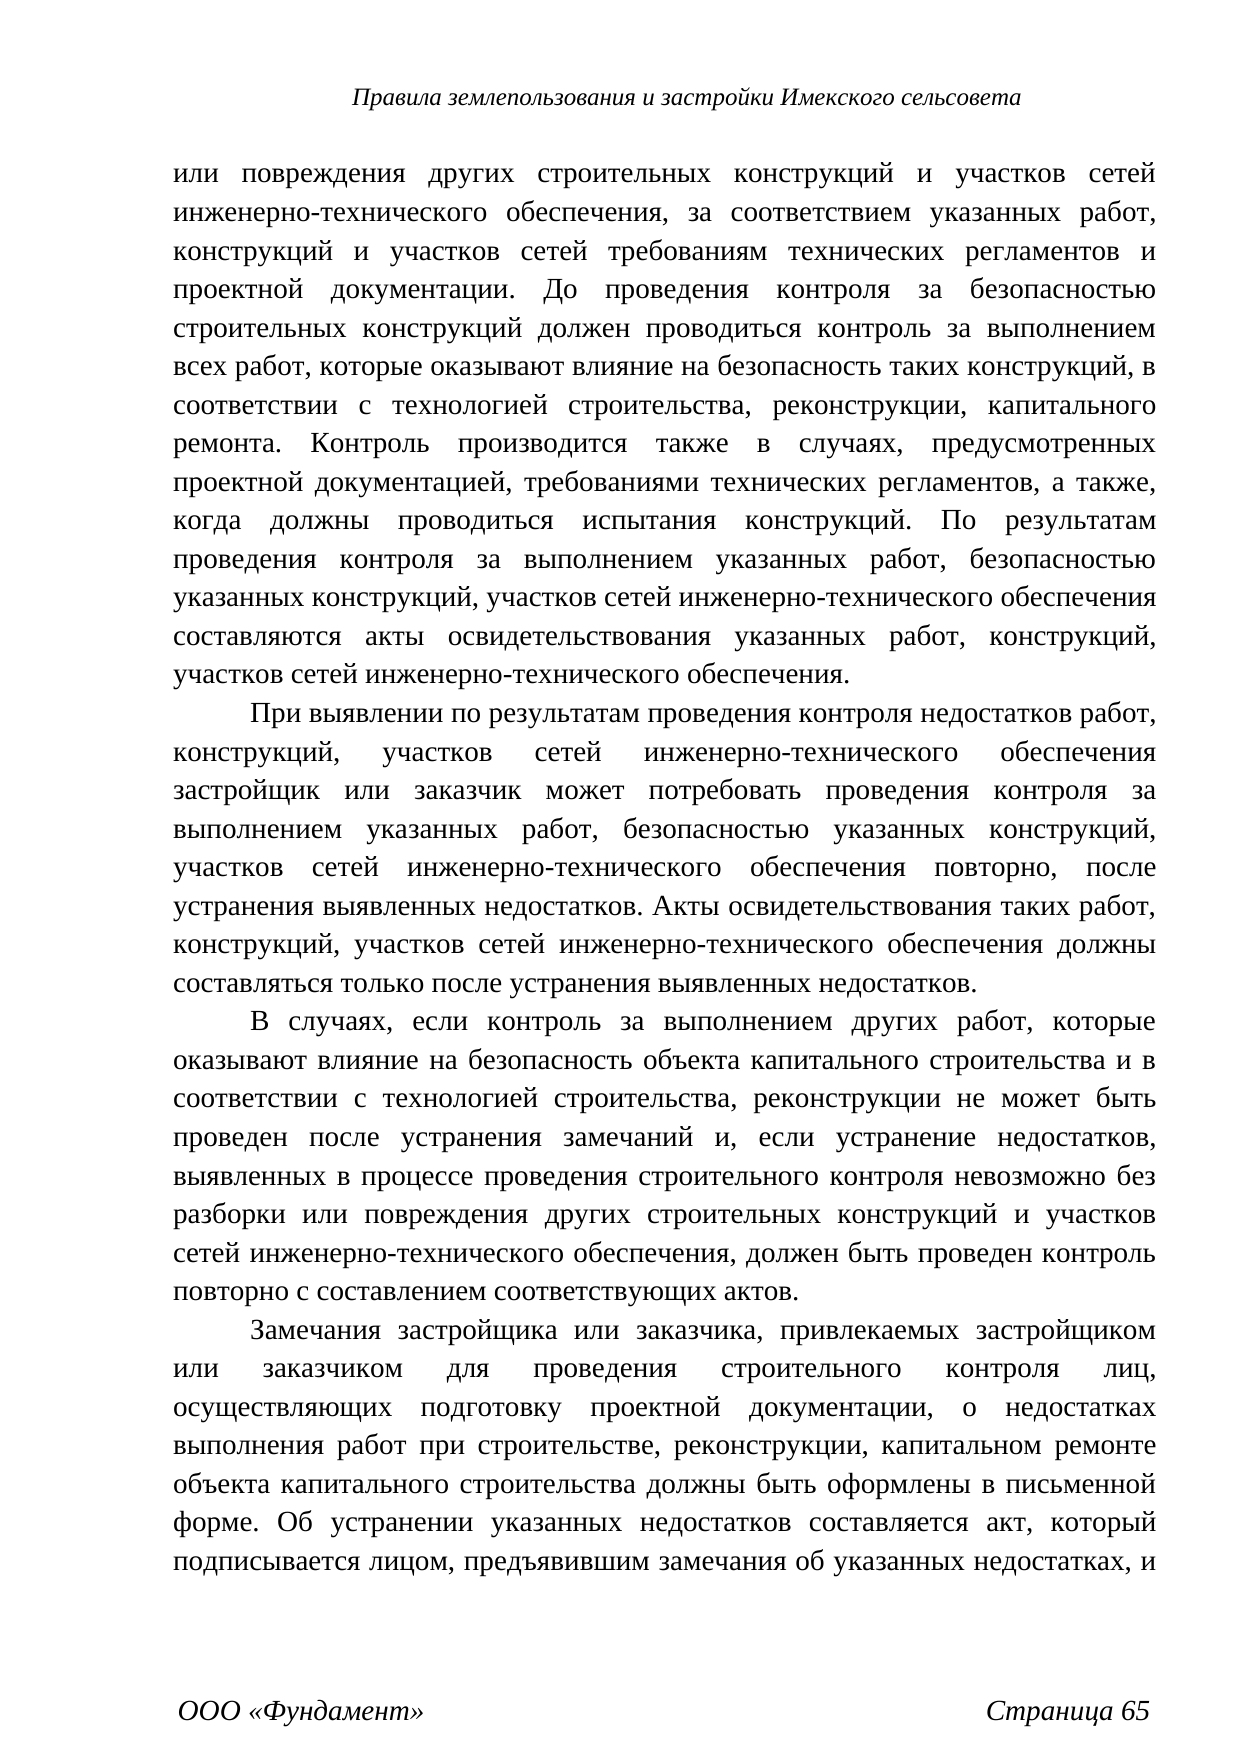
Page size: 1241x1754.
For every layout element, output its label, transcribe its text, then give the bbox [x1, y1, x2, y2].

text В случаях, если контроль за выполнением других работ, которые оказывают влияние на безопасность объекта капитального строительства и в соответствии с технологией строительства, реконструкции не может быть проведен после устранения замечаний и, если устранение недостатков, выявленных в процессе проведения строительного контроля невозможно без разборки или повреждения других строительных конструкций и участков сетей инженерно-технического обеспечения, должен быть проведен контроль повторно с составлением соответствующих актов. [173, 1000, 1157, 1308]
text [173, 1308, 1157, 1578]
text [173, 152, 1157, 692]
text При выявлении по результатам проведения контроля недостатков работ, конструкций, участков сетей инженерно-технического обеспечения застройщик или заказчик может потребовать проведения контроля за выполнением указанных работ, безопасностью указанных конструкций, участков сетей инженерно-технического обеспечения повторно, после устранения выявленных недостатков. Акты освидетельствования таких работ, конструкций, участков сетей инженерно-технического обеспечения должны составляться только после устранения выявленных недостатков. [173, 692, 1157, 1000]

--

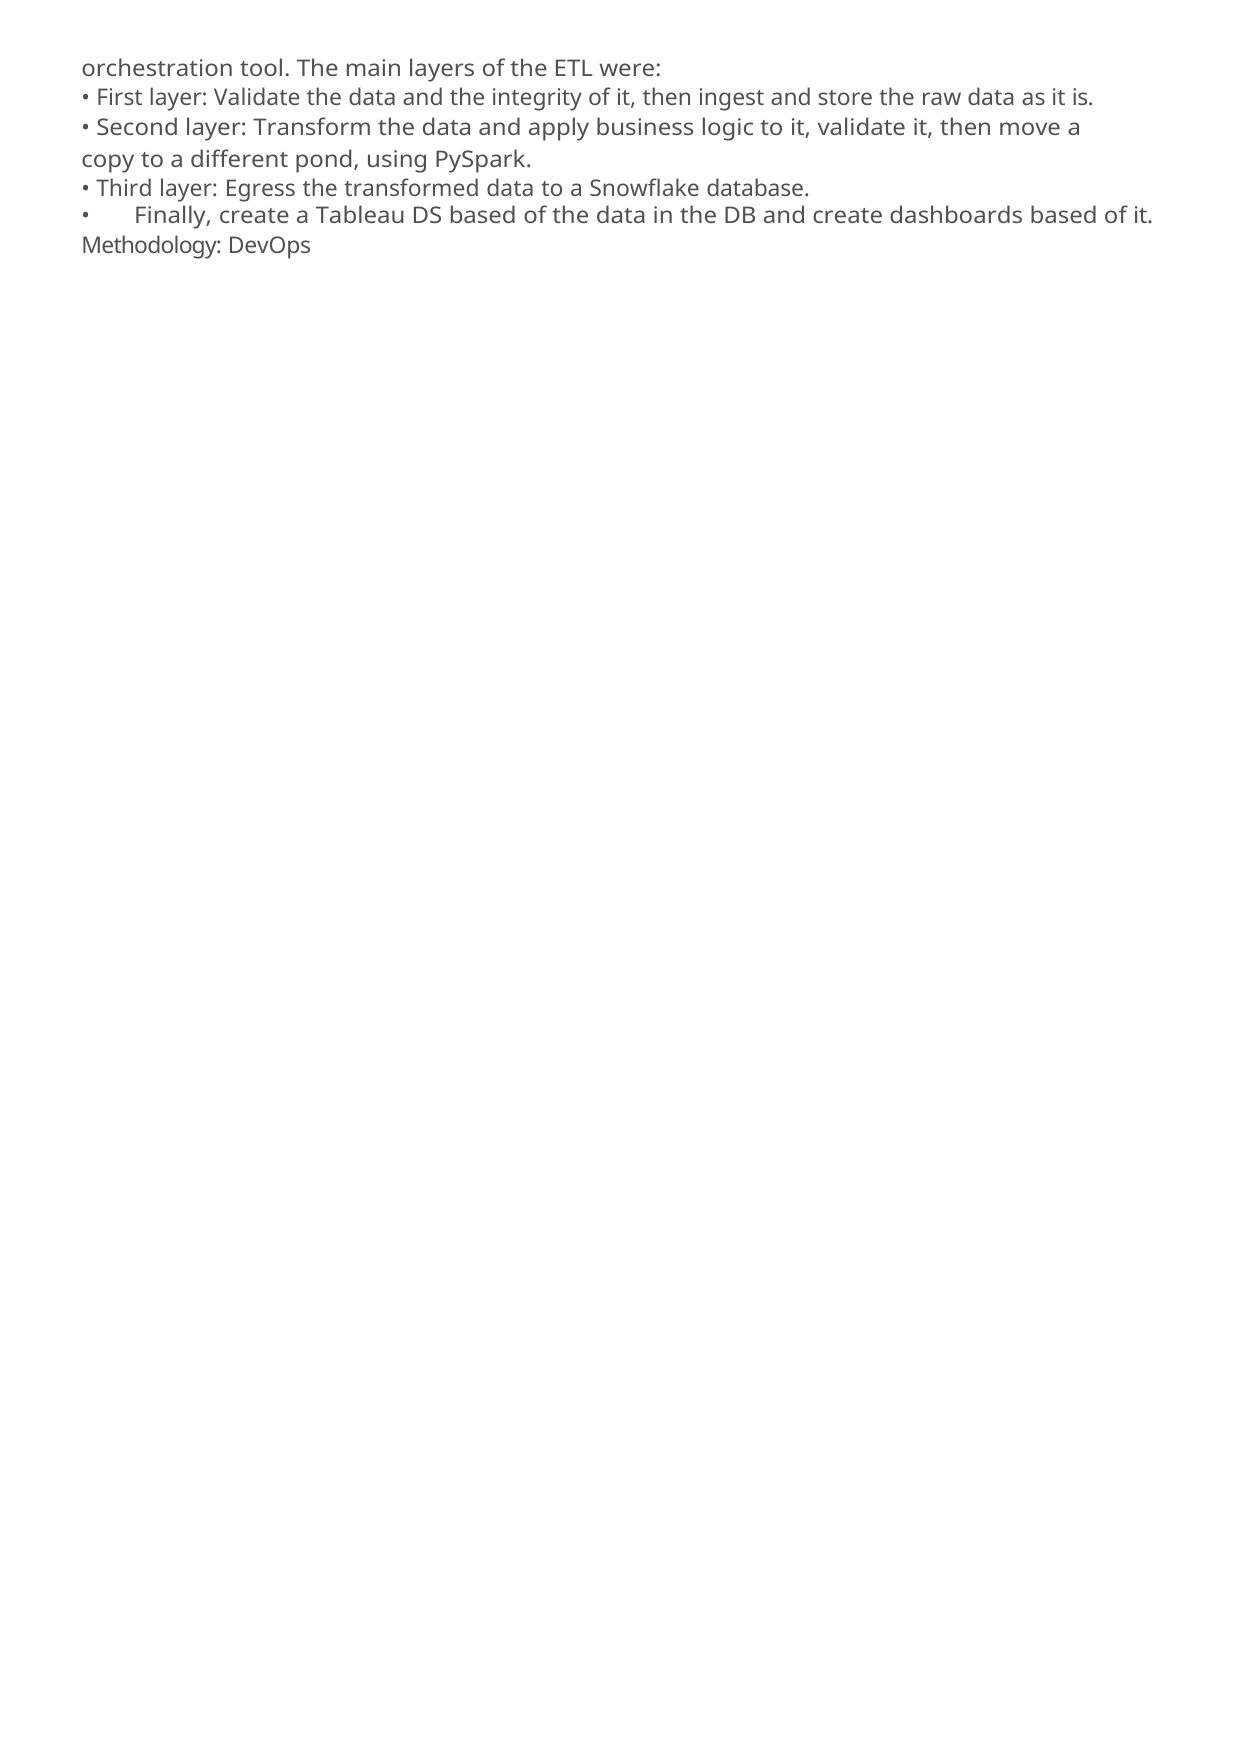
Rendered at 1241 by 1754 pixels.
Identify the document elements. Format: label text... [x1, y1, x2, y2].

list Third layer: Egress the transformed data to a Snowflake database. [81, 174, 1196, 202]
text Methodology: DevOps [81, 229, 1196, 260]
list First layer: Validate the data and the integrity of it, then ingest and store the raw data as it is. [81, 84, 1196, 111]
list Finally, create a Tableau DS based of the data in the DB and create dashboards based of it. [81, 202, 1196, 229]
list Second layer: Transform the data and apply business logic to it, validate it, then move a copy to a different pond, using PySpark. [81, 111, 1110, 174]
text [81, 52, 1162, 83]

...

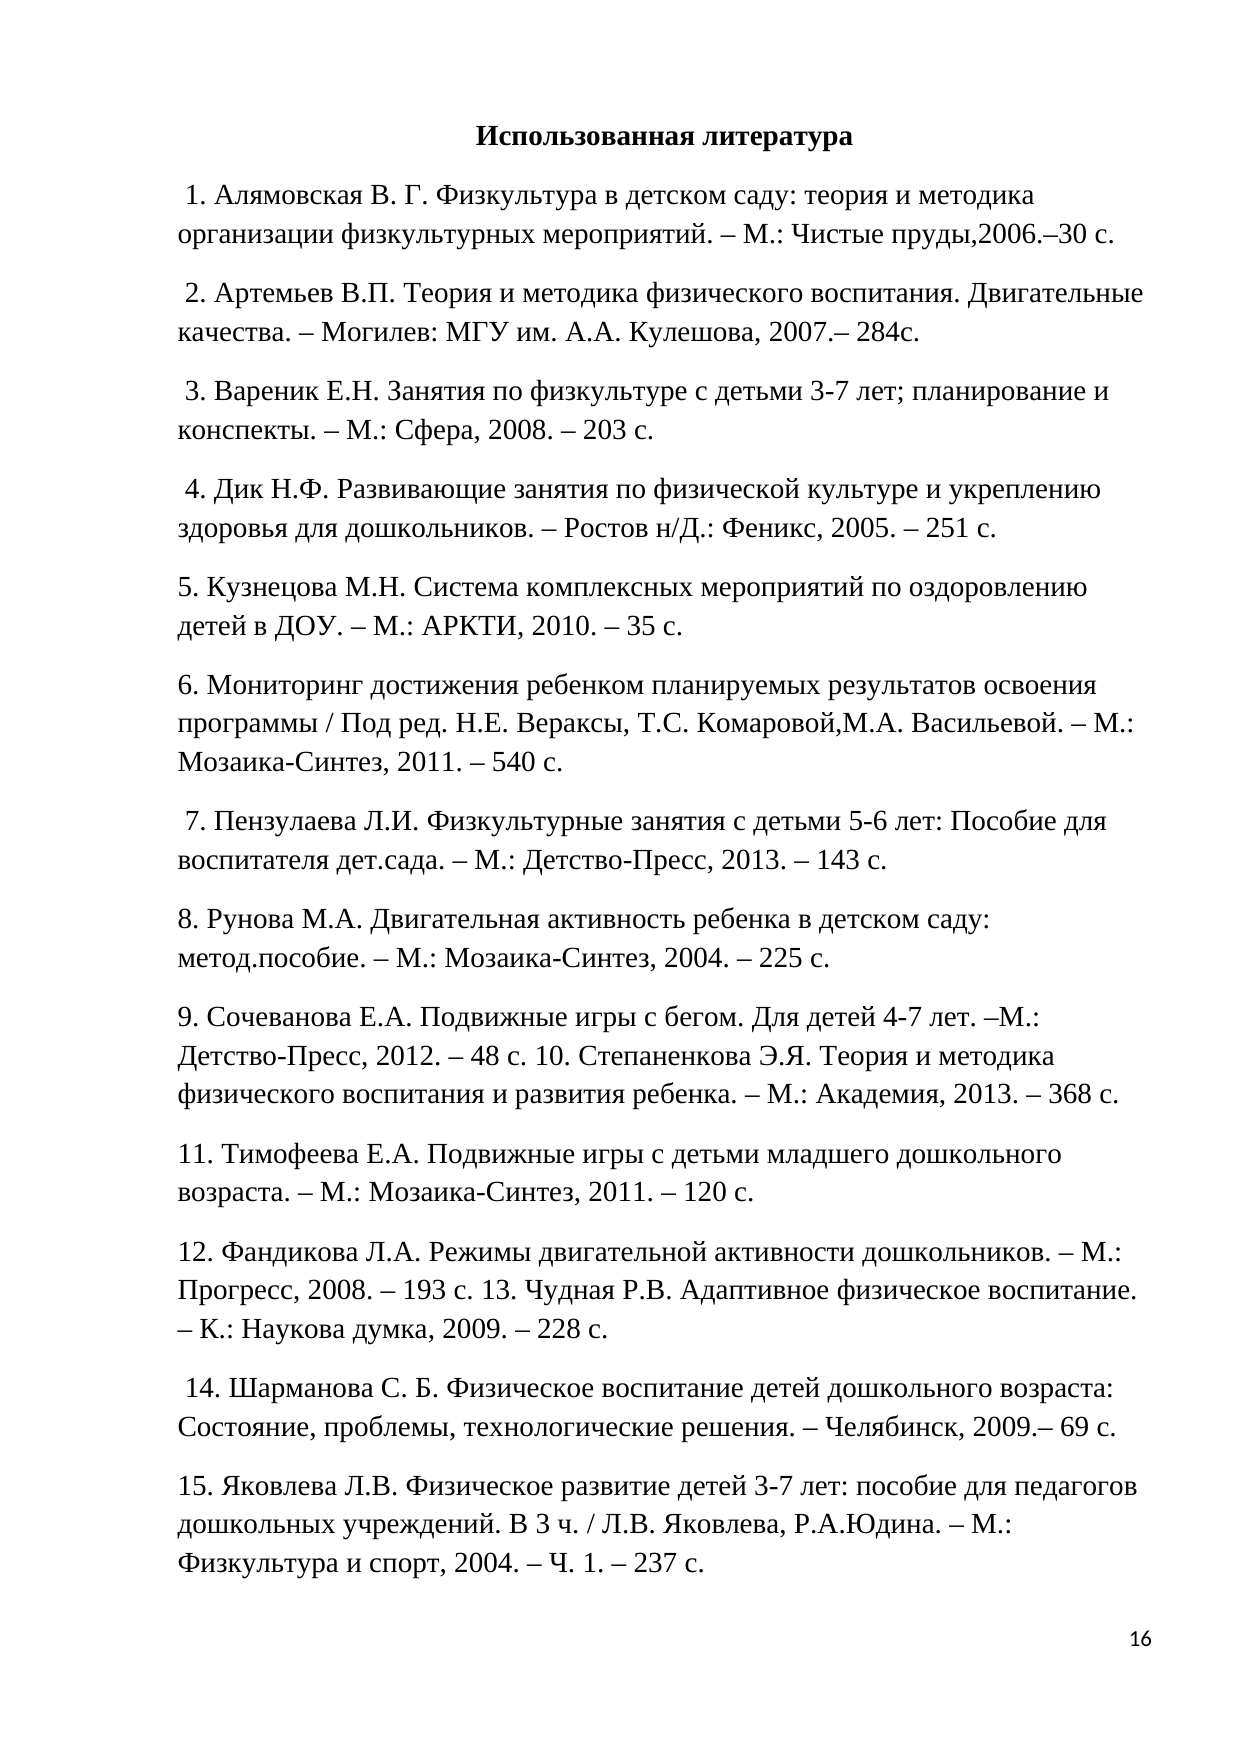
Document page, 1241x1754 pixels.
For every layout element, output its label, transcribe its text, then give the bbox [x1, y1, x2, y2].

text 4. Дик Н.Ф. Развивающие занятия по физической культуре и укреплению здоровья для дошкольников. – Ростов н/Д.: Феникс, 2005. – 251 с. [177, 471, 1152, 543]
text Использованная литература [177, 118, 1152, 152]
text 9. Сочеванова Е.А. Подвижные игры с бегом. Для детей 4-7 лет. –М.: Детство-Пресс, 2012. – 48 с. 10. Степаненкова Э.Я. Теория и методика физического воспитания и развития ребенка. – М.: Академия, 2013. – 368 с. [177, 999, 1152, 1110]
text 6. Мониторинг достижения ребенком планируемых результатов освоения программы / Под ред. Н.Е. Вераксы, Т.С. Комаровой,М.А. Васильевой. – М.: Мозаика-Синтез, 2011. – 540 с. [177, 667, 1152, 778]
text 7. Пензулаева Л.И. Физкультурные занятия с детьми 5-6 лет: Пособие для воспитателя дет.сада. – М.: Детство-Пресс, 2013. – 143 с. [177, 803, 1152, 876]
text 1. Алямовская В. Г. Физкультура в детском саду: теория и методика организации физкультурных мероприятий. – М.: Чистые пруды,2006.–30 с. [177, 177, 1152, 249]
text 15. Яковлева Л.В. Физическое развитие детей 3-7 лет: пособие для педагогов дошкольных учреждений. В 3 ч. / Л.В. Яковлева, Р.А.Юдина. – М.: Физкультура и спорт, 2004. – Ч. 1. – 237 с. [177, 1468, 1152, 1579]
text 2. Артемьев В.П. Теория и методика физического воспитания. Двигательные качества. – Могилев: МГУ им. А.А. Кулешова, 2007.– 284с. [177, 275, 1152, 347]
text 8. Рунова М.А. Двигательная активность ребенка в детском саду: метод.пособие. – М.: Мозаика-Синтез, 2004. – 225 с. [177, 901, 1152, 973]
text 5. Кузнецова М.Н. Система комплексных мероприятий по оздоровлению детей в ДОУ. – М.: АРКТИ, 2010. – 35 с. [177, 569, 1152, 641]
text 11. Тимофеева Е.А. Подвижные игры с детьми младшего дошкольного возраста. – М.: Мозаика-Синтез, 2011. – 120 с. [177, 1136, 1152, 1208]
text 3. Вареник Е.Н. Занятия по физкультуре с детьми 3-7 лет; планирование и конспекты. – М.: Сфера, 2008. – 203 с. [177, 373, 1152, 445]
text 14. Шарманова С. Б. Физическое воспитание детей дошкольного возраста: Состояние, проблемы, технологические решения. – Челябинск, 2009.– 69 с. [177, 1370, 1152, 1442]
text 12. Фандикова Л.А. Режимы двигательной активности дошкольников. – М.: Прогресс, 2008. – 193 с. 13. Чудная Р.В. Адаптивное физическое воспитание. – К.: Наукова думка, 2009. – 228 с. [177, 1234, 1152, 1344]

What you need to do.
Go through the material above and report each line containing "pixels".

Task response.
Rendered at 1241 by 1754 pixels.
Document page, 1241x1754 pixels.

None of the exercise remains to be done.